WORK ORDER:
Only one portion of the data is to be written out: from the line bearing "left knee: (589, 481)" through the line bearing "right ear: (96, 48)". Write it exactly as it appears.

GIVEN RECORDS:
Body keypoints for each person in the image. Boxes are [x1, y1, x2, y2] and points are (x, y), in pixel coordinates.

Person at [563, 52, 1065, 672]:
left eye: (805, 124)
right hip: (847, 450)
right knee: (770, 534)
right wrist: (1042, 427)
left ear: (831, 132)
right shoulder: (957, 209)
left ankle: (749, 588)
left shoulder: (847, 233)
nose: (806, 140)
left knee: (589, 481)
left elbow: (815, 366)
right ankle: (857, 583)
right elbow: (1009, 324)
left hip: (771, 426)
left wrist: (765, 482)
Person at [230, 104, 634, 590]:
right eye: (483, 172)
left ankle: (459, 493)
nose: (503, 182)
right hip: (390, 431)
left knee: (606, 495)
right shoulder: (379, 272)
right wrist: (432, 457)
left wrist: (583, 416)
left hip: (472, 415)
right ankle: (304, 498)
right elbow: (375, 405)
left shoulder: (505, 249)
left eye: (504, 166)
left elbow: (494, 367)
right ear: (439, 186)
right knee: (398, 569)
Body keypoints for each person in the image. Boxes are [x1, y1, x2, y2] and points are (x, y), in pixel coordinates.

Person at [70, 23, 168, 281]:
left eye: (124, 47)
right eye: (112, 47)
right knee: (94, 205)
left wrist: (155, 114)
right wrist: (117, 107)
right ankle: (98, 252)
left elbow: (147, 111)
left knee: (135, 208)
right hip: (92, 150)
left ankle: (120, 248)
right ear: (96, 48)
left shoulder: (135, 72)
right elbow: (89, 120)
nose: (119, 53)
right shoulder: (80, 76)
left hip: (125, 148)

SOLUTION TO THIS TASK:
left knee: (589, 481)
left elbow: (815, 366)
right ankle: (857, 583)
right elbow: (1009, 324)
left hip: (771, 426)
left wrist: (765, 482)
Person at [230, 104, 634, 590]:
right eye: (483, 172)
left ankle: (459, 493)
nose: (503, 182)
right hip: (390, 431)
left knee: (606, 495)
right shoulder: (379, 272)
right wrist: (432, 457)
left wrist: (583, 416)
left hip: (472, 415)
right ankle: (304, 498)
right elbow: (375, 405)
left shoulder: (505, 249)
left eye: (504, 166)
left elbow: (494, 367)
right ear: (439, 186)
right knee: (398, 569)
Body keypoints for each person in the image. Boxes are [x1, y1, x2, y2] and points are (x, y), in pixel coordinates.

Person at [70, 23, 168, 281]:
left eye: (124, 47)
right eye: (112, 47)
right knee: (94, 205)
left wrist: (155, 114)
right wrist: (117, 107)
right ankle: (98, 252)
left elbow: (147, 111)
left knee: (135, 208)
right hip: (92, 150)
left ankle: (120, 248)
right ear: (96, 48)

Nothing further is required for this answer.